#### [Task statement]
The listing that follows must be given again in full and exactly.

--- The records ---

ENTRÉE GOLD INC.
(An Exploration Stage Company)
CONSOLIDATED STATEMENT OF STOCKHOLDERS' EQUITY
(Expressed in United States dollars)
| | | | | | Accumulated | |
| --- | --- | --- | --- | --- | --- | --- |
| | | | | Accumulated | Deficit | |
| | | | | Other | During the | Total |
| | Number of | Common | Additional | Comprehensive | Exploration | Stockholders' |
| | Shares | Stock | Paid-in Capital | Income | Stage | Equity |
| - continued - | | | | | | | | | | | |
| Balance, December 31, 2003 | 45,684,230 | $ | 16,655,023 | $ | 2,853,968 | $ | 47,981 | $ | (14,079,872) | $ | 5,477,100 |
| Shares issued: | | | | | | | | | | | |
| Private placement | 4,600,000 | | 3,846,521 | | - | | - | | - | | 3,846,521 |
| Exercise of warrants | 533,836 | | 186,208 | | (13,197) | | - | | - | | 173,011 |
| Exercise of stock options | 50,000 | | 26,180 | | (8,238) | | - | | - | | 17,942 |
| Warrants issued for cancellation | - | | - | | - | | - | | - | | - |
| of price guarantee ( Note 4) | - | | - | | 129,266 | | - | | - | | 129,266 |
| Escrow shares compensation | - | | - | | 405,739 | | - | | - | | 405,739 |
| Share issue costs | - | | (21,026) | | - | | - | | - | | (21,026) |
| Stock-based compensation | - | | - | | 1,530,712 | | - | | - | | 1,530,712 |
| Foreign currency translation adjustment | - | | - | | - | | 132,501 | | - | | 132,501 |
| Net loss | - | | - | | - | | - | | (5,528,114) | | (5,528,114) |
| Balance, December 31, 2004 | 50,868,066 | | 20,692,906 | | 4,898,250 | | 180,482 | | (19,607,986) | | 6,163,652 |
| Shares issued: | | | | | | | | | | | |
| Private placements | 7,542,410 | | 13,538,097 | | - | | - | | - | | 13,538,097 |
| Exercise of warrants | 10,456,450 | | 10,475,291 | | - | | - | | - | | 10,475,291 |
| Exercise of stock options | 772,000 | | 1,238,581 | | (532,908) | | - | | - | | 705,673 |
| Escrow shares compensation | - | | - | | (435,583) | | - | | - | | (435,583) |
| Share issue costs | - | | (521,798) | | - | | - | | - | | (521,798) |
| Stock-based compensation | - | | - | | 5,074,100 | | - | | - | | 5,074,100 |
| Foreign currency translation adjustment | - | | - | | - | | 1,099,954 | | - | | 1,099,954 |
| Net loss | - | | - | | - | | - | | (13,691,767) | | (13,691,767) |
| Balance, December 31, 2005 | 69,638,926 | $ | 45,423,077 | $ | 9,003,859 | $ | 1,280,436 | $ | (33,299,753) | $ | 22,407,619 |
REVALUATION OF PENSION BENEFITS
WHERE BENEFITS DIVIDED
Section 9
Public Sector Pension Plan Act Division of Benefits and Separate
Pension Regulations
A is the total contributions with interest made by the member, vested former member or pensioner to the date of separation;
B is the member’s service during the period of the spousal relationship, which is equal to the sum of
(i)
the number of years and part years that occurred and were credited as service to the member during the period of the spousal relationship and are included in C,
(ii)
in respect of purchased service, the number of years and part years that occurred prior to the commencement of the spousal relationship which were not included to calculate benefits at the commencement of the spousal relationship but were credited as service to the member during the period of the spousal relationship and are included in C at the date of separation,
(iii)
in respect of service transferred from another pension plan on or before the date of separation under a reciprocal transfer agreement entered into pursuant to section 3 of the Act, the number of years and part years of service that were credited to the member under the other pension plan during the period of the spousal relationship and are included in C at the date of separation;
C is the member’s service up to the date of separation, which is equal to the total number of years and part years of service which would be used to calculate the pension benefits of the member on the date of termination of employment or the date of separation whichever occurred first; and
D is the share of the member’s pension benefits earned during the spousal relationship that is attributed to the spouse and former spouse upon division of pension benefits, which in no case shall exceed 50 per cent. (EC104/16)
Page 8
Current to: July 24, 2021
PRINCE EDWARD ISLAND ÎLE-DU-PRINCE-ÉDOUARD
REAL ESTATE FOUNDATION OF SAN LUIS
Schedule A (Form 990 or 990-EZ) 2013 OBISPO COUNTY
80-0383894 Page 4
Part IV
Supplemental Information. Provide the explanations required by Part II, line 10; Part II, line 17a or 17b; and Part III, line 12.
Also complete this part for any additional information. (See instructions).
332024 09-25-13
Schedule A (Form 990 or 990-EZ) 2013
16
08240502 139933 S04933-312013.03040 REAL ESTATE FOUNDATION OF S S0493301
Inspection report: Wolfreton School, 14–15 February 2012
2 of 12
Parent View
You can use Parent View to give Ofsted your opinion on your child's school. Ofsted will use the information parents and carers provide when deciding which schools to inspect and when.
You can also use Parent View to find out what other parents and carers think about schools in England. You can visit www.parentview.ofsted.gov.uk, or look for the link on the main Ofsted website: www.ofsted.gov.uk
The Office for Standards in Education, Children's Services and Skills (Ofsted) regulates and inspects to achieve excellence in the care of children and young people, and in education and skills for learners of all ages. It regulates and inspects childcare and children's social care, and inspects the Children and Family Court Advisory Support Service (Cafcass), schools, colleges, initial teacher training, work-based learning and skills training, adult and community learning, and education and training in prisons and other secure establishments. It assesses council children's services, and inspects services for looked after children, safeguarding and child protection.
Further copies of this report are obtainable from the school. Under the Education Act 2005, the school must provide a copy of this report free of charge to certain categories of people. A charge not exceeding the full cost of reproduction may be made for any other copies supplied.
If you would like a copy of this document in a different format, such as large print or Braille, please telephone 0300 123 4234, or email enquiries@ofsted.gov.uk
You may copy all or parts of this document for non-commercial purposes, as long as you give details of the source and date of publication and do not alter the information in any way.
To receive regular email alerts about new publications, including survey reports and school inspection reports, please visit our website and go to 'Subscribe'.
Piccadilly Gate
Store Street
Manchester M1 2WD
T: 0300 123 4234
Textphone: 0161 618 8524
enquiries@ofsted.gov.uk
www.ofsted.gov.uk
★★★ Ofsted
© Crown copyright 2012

---

#### [Answer space]
ENTRÉE GOLD INC.
(An Exploration Stage Company)
CONSOLIDATED STATEMENT OF STOCKHOLDERS' EQUITY
(Expressed in United States dollars)
| | | | | | Accumulated | |
| --- | --- | --- | --- | --- | --- | --- |
| | | | | Accumulated | Deficit | |
| | | | | Other | During the | Total |
| | Number of | Common | Additional | Comprehensive | Exploration | Stockholders' |
| | Shares | Stock | Paid-in Capital | Income | Stage | Equity |
| - continued - | | | | | | | | | | | |
| Balance, December 31, 2003 | 45,684,230 | $ | 16,655,023 | $ | 2,853,968 | $ | 47,981 | $ | (14,079,872) | $ | 5,477,100 |
| Shares issued: | | | | | | | | | | | |
| Private placement | 4,600,000 | | 3,846,521 | | - | | - | | - | | 3,846,521 |
| Exercise of warrants | 533,836 | | 186,208 | | (13,197) | | - | | - | | 173,011 |
| Exercise of stock options | 50,000 | | 26,180 | | (8,238) | | - | | - | | 17,942 |
| Warrants issued for cancellation | - | | - | | - | | - | | - | | - |
| of price guarantee ( Note 4) | - | | - | | 129,266 | | - | | - | | 129,266 |
| Escrow shares compensation | - | | - | | 405,739 | | - | | - | | 405,739 |
| Share issue costs | - | | (21,026) | | - | | - | | - | | (21,026) |
| Stock-based compensation | - | | - | | 1,530,712 | | - | | - | | 1,530,712 |
| Foreign currency translation adjustment | - | | - | | - | | 132,501 | | - | | 132,501 |
| Net loss | - | | - | | - | | - | | (5,528,114) | | (5,528,114) |
| Balance, December 31, 2004 | 50,868,066 | | 20,692,906 | | 4,898,250 | | 180,482 | | (19,607,986) | | 6,163,652 |
| Shares issued: | | | | | | | | | | | |
| Private placements | 7,542,410 | | 13,538,097 | | - | | - | | - | | 13,538,097 |
| Exercise of warrants | 10,456,450 | | 10,475,291 | | - | | - | | - | | 10,475,291 |
| Exercise of stock options | 772,000 | | 1,238,581 | | (532,908) | | - | | - | | 705,673 |
| Escrow shares compensation | - | | - | | (435,583) | | - | | - | | (435,583) |
| Share issue costs | - | | (521,798) | | - | | - | | - | | (521,798) |
| Stock-based compensation | - | | - | | 5,074,100 | | - | | - | | 5,074,100 |
| Foreign currency translation adjustment | - | | - | | - | | 1,099,954 | | - | | 1,099,954 |
| Net loss | - | | - | | - | | - | | (13,691,767) | | (13,691,767) |
| Balance, December 31, 2005 | 69,638,926 | $ | 45,423,077 | $ | 9,003,859 | $ | 1,280,436 | $ | (33,299,753) | $ | 22,407,619 |
REVALUATION OF PENSION BENEFITS
WHERE BENEFITS DIVIDED
Section 9
Public Sector Pension Plan Act Division of Benefits and Separate
Pension Regulations
A is the total contributions with interest made by the member, vested former member or pensioner to the date of separation;
B is the member’s service during the period of the spousal relationship, which is equal to the sum of
(i)
the number of years and part years that occurred and were credited as service to the member during the period of the spousal relationship and are included in C,
(ii)
in respect of purchased service, the number of years and part years that occurred prior to the commencement of the spousal relationship which were not included to calculate benefits at the commencement of the spousal relationship but were credited as service to the member during the period of the spousal relationship and are included in C at the date of separation,
(iii)
in respect of service transferred from another pension plan on or before the date of separation under a reciprocal transfer agreement entered into pursuant to section 3 of the Act, the number of years and part years of service that were credited to the member under the other pension plan during the period of the spousal relationship and are included in C at the date of separation;
C is the member’s service up to the date of separation, which is equal to the total number of years and part years of service which would be used to calculate the pension benefits of the member on the date of termination of employment or the date of separation whichever occurred first; and
D is the share of the member’s pension benefits earned during the spousal relationship that is attributed to the spouse and former spouse upon division of pension benefits, which in no case shall exceed 50 per cent. (EC104/16)
Page 8
Current to: July 24, 2021
PRINCE EDWARD ISLAND ÎLE-DU-PRINCE-ÉDOUARD
REAL ESTATE FOUNDATION OF SAN LUIS
Schedule A (Form 990 or 990-EZ) 2013 OBISPO COUNTY
80-0383894 Page 4
Part IV
Supplemental Information. Provide the explanations required by Part II, line 10; Part II, line 17a or 17b; and Part III, line 12.
Also complete this part for any additional information. (See instructions).
332024 09-25-13
Schedule A (Form 990 or 990-EZ) 2013
16
08240502 139933 S04933-312013.03040 REAL ESTATE FOUNDATION OF S S0493301
Inspection report: Wolfreton School, 14–15 February 2012
2 of 12
Parent View
You can use Parent View to give Ofsted your opinion on your child's school. Ofsted will use the information parents and carers provide when deciding which schools to inspect and when.
You can also use Parent View to find out what other parents and carers think about schools in England. You can visit www.parentview.ofsted.gov.uk, or look for the link on the main Ofsted website: www.ofsted.gov.uk
The Office for Standards in Education, Children's Services and Skills (Ofsted) regulates and inspects to achieve excellence in the care of children and young people, and in education and skills for learners of all ages. It regulates and inspects childcare and children's social care, and inspects the Children and Family Court Advisory Support Service (Cafcass), schools, colleges, initial teacher training, work-based learning and skills training, adult and community learning, and education and training in prisons and other secure establishments. It assesses council children's services, and inspects services for looked after children, safeguarding and child protection.
Further copies of this report are obtainable from the school. Under the Education Act 2005, the school must provide a copy of this report free of charge to certain categories of people. A charge not exceeding the full cost of reproduction may be made for any other copies supplied.
If you would like a copy of this document in a different format, such as large print or Braille, please telephone 0300 123 4234, or email enquiries@ofsted.gov.uk
You may copy all or parts of this document for non-commercial purposes, as long as you give details of the source and date of publication and do not alter the information in any way.
To receive regular email alerts about new publications, including survey reports and school inspection reports, please visit our website and go to 'Subscribe'.
Piccadilly Gate
Store Street
Manchester M1 2WD
T: 0300 123 4234
Textphone: 0161 618 8524
enquiries@ofsted.gov.uk
www.ofsted.gov.uk
★★★ Ofsted
© Crown copyright 2012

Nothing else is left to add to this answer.